"Early to bed, early to rise, work like hell and organize," Quinn said on each of his first two days in office.
Political gimmickry and populist rhetoric are also part of the mix for a man who's pushed some high-profile reforms but not always lived up to the lofty image he sells voters. He's an "outsider" who's been bouncing around politics for 37 years and once left state government amid a ghost-payrolling probe. And he's an ethics advocate who defended Blagojevich from corruption accusations until after both were safely re-elected.
Now the longtime populist warrior finally gets to see if his approach measures up to the reality of having to govern Illinois at one of the state's most desperate times.
He takes the reins armed with his idealism facing a steely, high-level political operator in House Speaker Michael Madigan, a fellow Chicago Democrat. The speaker's interests might not nicely dovetail with Quinn's as his daughter, Illinois Atty. Gen. Lisa Madigan, looms as a potential governor challenger a little more than a year from now.
"I think this is his test of whether he's grown and matured to the point of holding the office," Rep. Frank Mautino (D-Spring Valley) said of Quinn.
The office of governor was always on Quinn's political radar, despite a campaign record with successes—one term as state treasurer in 1990 and two as lieutenant governor—outnumbered by four statewide losses.
Republican Judy Baar Topinka, who took over for Quinn as treasurer in 1995, said she knew then he was angling to be governor someday.
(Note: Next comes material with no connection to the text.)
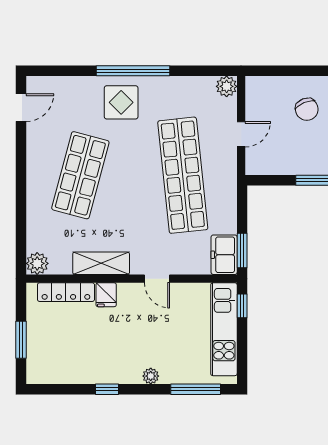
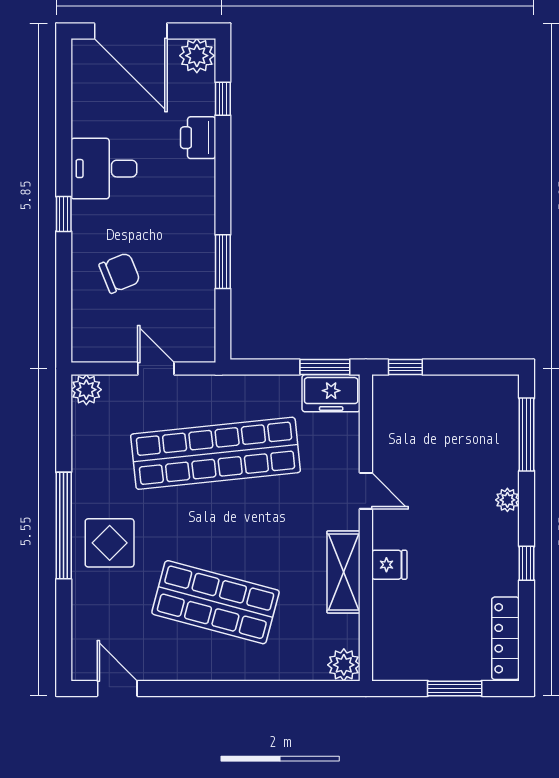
door: (157, 279) -> (366, 491), hinge flipped
locker: (66, 292) -> (505, 638), moved, turned 180
kitchen unit: (224, 329) -> (439, 393), removed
Topinka said her staff was cleaning out Quinn's old offices and found what she called a "do-it-yourself" governor campaign kit, replete with "Quinn for Governor" bumper stickers.
"It had fallen behind a cabinet," Topinka said. "I wasn't shocked."
But the prospect of Gov. Quinn is shocking to many Illinois politicians who thought of him as a gadfly, a master of holding Sunday news conferences to gain media attention on traditionally slow news days. There he would pitch plans such as electing taxpayer and insurance watchdogs or non-binding referendum questions that looked good on a ballot but had no real effect, such as a ban on naming rights for Soldier Field.
His two biggest achievements, the result of tapping into voter anger, occurred more than a quarter-century ago: cutting the size of the Illinois House by one-third and creating the consumer advocacy Citizens Utility Board.
All of it comes from a guy who said he considers himself at heart a "citizen organizer," even if now he's the one driving the machine instead of raging against it.
"It's not exactly an easy path I had," Quinn told the Tribune. "I had no political patrons or ward committeeman backing me for any job."
Yet critics, including some Democrats he's fought over the years, contend Quinn's calls for reform smack of hypocrisy. And they said his outsider image is belied by a long history in government that includes his involvement in patronage politics.
Nearly a month after Blagojevich's arrest on corruption charges, Quinn formed the Illinois Reform Commission to come up with recommendations on ethics law improvements.
But as Blagojevich's running mate in seeking re-election in October 2006—five months after federal investigators revealed they were investigating "endemic hiring fraud" in the governor's administration—Quinn defended Blagojevich and said the then-governor has "always been a person who's honest and one of integrity."
After the election, Quinn began distancing himself from Blagojevich's scandal. But he has taken donations from some political insiders with ties to the ex-governor.
Campaign records show convicted Blagojevich fundraiser Antoin "Tony" Rezko donated more than $48,000 to Quinn's campaigns. Quinn said he's since donated all of that money and more to charities.